The guy who gave us A Nightmare on Elm Street and Scream. Most of the time, he's a smart horror director.
The Hills Have Eyes (1977) -- Great little movie about an all-American family (which doesn't mean "perfect") who gets mixed up with an evil clan who eats babies. The entire thing has a speedy pace and lots of little surprises. It's brutal in the best of ways. (See below for the sequel, The Hills Have Eyes, Part 2.)
A Nightmare on Elm Street (1984) -- Slightly more smart than most slasher films, with plenty of creative ideas, even if half of them don't exactly make any sense. It's fun to watch. (Jack Sholder directs the sequel, A Nightmare on Elm Street 2: Freddy's Revenge.)
The Hills Have Eyes, Part 2 (1985) -- This sequel feels like it was done by someone else, even though it was written and directed by Wes Craven. None of the fun, invention, and meaning of the first movie is here: instead, you get a mediocre, kill-'em-one-at-a-time slasher film. (See above for the predecessor, The Hills Have Eyes.)
The Serpent and the Rainbow (1987) -- One of Wes Craven's best movies, it's kind of creepy and scary without being a normal teenage horror flick like a lot of his other stuff.
The People Under the Stairs (1991) -- The kid does an okay job and it's fun to watch Everett McGill and Wendy Robie together again, after playing husband and wife on Twin Peaks, but the movie is dull for the most part, the comedy doesn't work that great, and the anti-racist backdrop of the movie seems silly (and almost racist).
Wes Craven's New Nightmare (1994) -- An interesting idea, almost too clever for its own good, and just as good an ending as anything else, ten years after the first movie and after six other sequels. Worth watching once. (Rachel Talalay directs the predecessor, A Nightmare on Elm Street 6: Freddy's Dead.)
Scream (1996) -- A smart movie that's worth about all the praise it gets. Everything else by Kevin "Dawson's Creek" Williamson (including the other Scream movies) aren't that great, but he got it right with this one. (See below for the sequel, Scream 2.)
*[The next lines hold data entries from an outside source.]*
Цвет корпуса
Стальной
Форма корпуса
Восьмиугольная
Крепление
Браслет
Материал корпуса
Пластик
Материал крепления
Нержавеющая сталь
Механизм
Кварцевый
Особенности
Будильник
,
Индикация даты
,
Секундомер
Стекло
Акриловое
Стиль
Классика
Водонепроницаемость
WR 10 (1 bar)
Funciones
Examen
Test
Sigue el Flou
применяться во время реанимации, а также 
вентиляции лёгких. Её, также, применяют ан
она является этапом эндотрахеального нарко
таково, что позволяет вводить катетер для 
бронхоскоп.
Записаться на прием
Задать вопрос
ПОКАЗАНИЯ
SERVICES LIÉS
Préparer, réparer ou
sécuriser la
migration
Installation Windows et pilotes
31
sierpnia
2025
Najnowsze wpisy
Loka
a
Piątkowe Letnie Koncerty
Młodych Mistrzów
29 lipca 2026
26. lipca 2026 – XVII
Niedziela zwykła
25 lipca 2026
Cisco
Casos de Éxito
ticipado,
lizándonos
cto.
Scream 2 (1997) -- What could have maybe been a smart comment on horror sequels (as many have claimed it was) ended up just being another bad horror sequel which (especially after the third one) almost manages to defeat the purpose of the first one. (See above for the predecessor, Scream. See below for the sequel, Scream 3.)
Scream 3 (2000) -- While I was able to live with Scream 2, this was just horrible. My recommendation for how the movie should have ended? The killer should have been revealed as being Freddy Kreuger. (See above for the predecessor, Scream 2.)
Paris, Je T'aime (2006) -- Directed with Olivier Assayas, Frédéric Auburtin, Gurinder Chadha, Sylvain Chomet, Ethan Coen, Joel Coen, Isabel Coixet, Alfonso Cuarón, Gérard Depardieu, Christopher Doyle, Richard LaGravenese, Vincenzo Natali, Alexander Payne, Bruno Podalydès, Walter Salles, Jr., Oliver Schmitz, Nobuhiro Suwa, Daniela Thomas, Tom Tykwer, Gus Van Sant. Eighteen five-minute shorts set in (and named after) different areas of Paris, all created by different directors. Most of directors apparently don't know how to deal with the short form and use the same pacing as a feature-length movie, not telling any real story in the process or setting us up for a story that we'll never get to see. The ones that stand out to me are the films by the Coen Brothers (which actually use some kinetic camerawork to wake us up), Christopher Doyle (another wake up), Alexander Payne (which is a mix of offensive and almost-touching), and Sylvain Chomet (with a mime). The rest are either average or make you say "Well, at least it was short." (See individual directors for a review of their short.)
Père-Lachaise (2006) -- From Paris, Je T'aime, another average short from that collection in which the ghost of Oscar Wilde helps a humorless man to be more funny to his fiancée. Even in the context of this goofy five-minute presentation, the couple is unbelievable and unlikeable.